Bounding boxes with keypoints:
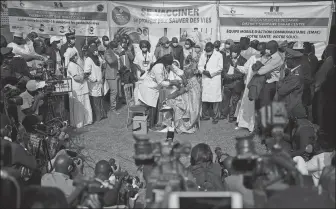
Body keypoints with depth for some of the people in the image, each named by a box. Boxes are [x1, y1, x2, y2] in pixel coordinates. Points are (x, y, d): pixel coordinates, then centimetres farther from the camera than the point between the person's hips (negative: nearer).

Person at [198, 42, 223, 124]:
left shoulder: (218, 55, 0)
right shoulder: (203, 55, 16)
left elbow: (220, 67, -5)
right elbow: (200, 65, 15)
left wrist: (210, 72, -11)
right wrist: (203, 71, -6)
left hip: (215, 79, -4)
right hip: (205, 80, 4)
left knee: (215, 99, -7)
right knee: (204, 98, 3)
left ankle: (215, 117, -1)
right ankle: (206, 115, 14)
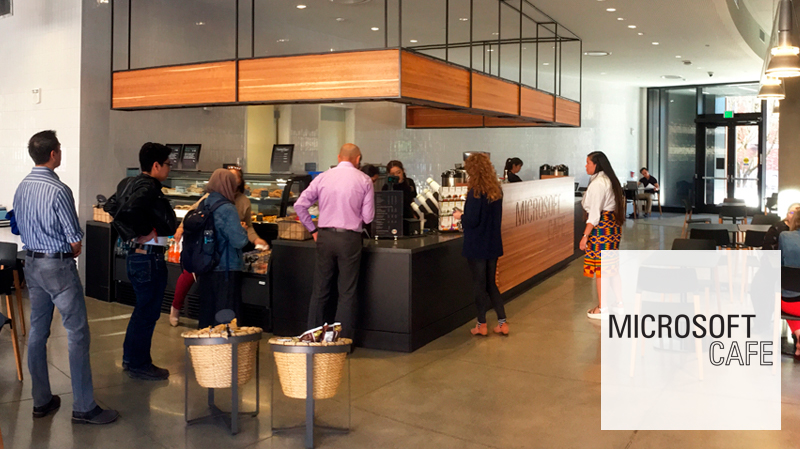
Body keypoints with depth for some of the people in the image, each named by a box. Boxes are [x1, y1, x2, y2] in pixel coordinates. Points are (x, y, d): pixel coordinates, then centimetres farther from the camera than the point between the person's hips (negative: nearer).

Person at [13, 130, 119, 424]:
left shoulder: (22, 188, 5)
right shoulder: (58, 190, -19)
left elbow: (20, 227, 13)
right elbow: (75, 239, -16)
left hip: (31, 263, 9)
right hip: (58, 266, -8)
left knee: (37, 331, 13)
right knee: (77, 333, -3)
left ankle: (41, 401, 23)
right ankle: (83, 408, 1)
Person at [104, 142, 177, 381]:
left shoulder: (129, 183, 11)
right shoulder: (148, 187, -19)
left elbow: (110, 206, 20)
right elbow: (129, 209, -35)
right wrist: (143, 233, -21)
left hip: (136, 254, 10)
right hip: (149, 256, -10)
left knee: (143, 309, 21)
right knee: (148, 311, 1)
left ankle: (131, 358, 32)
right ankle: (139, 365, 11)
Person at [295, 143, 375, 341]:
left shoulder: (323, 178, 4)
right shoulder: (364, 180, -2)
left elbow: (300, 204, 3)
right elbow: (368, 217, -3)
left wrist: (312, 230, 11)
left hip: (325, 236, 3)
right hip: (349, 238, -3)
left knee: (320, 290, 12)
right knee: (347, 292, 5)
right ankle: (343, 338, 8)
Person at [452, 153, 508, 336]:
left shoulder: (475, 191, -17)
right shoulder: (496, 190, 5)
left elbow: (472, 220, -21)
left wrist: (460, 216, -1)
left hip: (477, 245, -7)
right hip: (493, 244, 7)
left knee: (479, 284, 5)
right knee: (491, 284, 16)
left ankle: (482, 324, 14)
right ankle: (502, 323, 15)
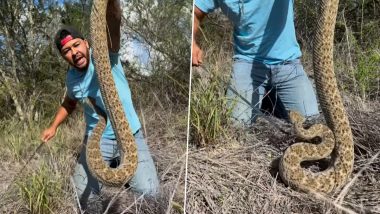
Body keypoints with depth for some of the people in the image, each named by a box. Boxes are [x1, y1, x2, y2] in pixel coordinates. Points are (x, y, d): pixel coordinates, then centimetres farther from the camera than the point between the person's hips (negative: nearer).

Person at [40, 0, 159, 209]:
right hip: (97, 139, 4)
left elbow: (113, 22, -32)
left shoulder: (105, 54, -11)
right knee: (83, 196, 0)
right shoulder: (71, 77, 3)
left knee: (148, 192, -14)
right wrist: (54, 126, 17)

__About this task__:
In the records above, find every line that contains the word "elbow" and copy it.

__Written answer__:
left elbow: (220, 67, -5)
right elbow: (200, 65, 15)
left elbow: (20, 227, 13)
right elbow: (75, 239, -16)
left elbow: (110, 206, 20)
right elbow: (129, 209, -35)
left elbow: (300, 204, 3)
right elbow: (368, 217, -3)
left elbow: (472, 220, -21)
left elbow: (113, 22, -32)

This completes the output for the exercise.